• _Directions for this task_:
Word for word, repeat the records, leaving every picture behind.

————

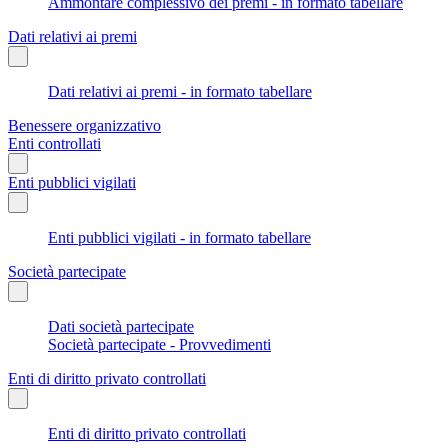
Ammontare complessivo dei premi - in formato tabellare
Dati relativi ai premi
Dati relativi ai premi - in formato tabellare
Benessere organizzativo
Enti controllati
Enti pubblici vigilati
Enti pubblici vigilati - in formato tabellare
Società partecipate
Dati società partecipate
Società partecipate - Provvedimenti
Enti di diritto privato controllati
Enti di diritto privato controllati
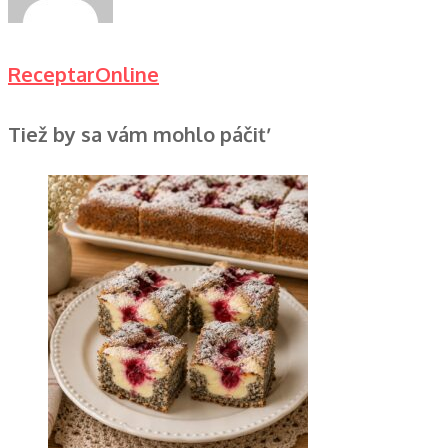
ReceptarOnline
Tiež by sa vám mohlo páčiť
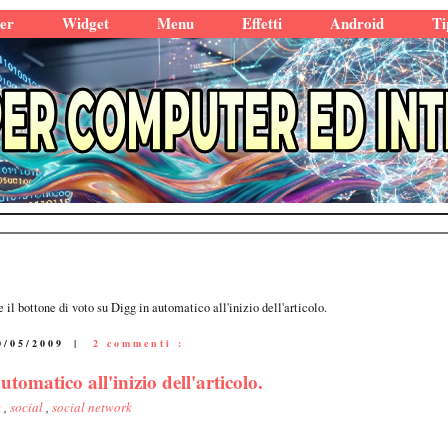
er
Widget
Menu
Effetti
Android
Ti
e il bottone di voto su Digg in automatico all'inizio dell'articolo.
0/05/2009
|
2 commenti :
utomatico all'inizio dell'articolo.
e
,
social
,
social network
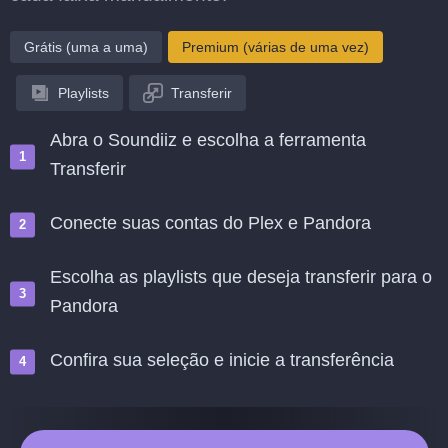
Grátis (uma a uma)
Premium (várias de uma vez)
Playlists
Transferir
Abra o Soundiiz e escolha a ferramenta
Transferir
Conecte suas contas do Plex e Pandora
Escolha as playlists que deseja transferir para o
Pandora
Confira sua seleção e inicie a transferência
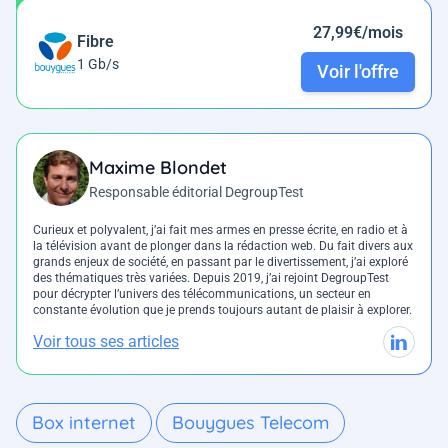
27,99€/mois
Fibre
1 Gb/s
Voir l'offre
Maxime Blondet
Responsable éditorial DegroupTest
Curieux et polyvalent, j’ai fait mes armes en presse écrite, en radio et à
la télévision avant de plonger dans la rédaction web. Du fait divers aux
grands enjeux de société, en passant par le divertissement, j’ai exploré
des thématiques très variées. Depuis 2019, j’ai rejoint DegroupTest
pour décrypter l’univers des télécommunications, un secteur en
constante évolution que je prends toujours autant de plaisir à explorer.
Voir tous ses articles
Box internet
Bouygues Telecom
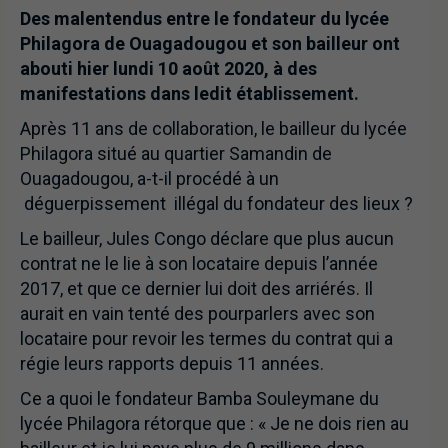
Des malentendus entre le fondateur du lycée
Philagora de Ouagadougou et son bailleur ont
abouti hier lundi 10 août 2020, à des
manifestations dans ledit établissement.
Après 11 ans de collaboration, le bailleur du lycée
Philagora situé au quartier Samandin de
Ouagadougou, a-t-il procédé à un
déguerpissement illégal du fondateur des lieux ?
Le bailleur, Jules Congo déclare que plus aucun
contrat ne le lie à son locataire depuis l’année
2017, et que ce dernier lui doit des arriérés. Il
aurait en vain tenté des pourparlers avec son
locataire pour revoir les termes du contrat qui a
régie leurs rapports depuis 11 années.
Ce a quoi le fondateur Bamba Souleymane du
lycée Philagora rétorque que : « Je ne dois rien au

————

• _Response to the task_:
Ammontare complessivo dei premi - in formato tabellare
Dati relativi ai premi
Dati relativi ai premi - in formato tabellare
Benessere organizzativo
Enti controllati
Enti pubblici vigilati
Enti pubblici vigilati - in formato tabellare
Società partecipate
Dati società partecipate
Società partecipate - Provvedimenti
Enti di diritto privato controllati
Enti di diritto privato controllati
ReceptarOnline
Tiež by sa vám mohlo páčiť
er
Widget
Menu
Effetti
Android
Ti
e il bottone di voto su Digg in automatico all'inizio dell'articolo.
0/05/2009
|
2 commenti :
utomatico all'inizio dell'articolo.
e
,
social
,
social network
Grátis (uma a uma)
Premium (várias de uma vez)
Playlists
Transferir
Abra o Soundiiz e escolha a ferramenta
Transferir
Conecte suas contas do Plex e Pandora
Escolha as playlists que deseja transferir para o
Pandora
Confira sua seleção e inicie a transferência
27,99€/mois
Fibre
1 Gb/s
Voir l'offre
Maxime Blondet
Responsable éditorial DegroupTest
Curieux et polyvalent, j’ai fait mes armes en presse écrite, en radio et à
la télévision avant de plonger dans la rédaction web. Du fait divers aux
grands enjeux de société, en passant par le divertissement, j’ai exploré
des thématiques très variées. Depuis 2019, j’ai rejoint DegroupTest
pour décrypter l’univers des télécommunications, un secteur en
constante évolution que je prends toujours autant de plaisir à explorer.
Voir tous ses articles
Box internet
Bouygues Telecom
Des malentendus entre le fondateur du lycée
Philagora de Ouagadougou et son bailleur ont
abouti hier lundi 10 août 2020, à des
manifestations dans ledit établissement.
Après 11 ans de collaboration, le bailleur du lycée
Philagora situé au quartier Samandin de
Ouagadougou, a-t-il procédé à un
déguerpissement illégal du fondateur des lieux ?
Le bailleur, Jules Congo déclare que plus aucun
contrat ne le lie à son locataire depuis l’année
2017, et que ce dernier lui doit des arriérés. Il
aurait en vain tenté des pourparlers avec son
locataire pour revoir les termes du contrat qui a
régie leurs rapports depuis 11 années.
Ce a quoi le fondateur Bamba Souleymane du
lycée Philagora rétorque que : « Je ne dois rien au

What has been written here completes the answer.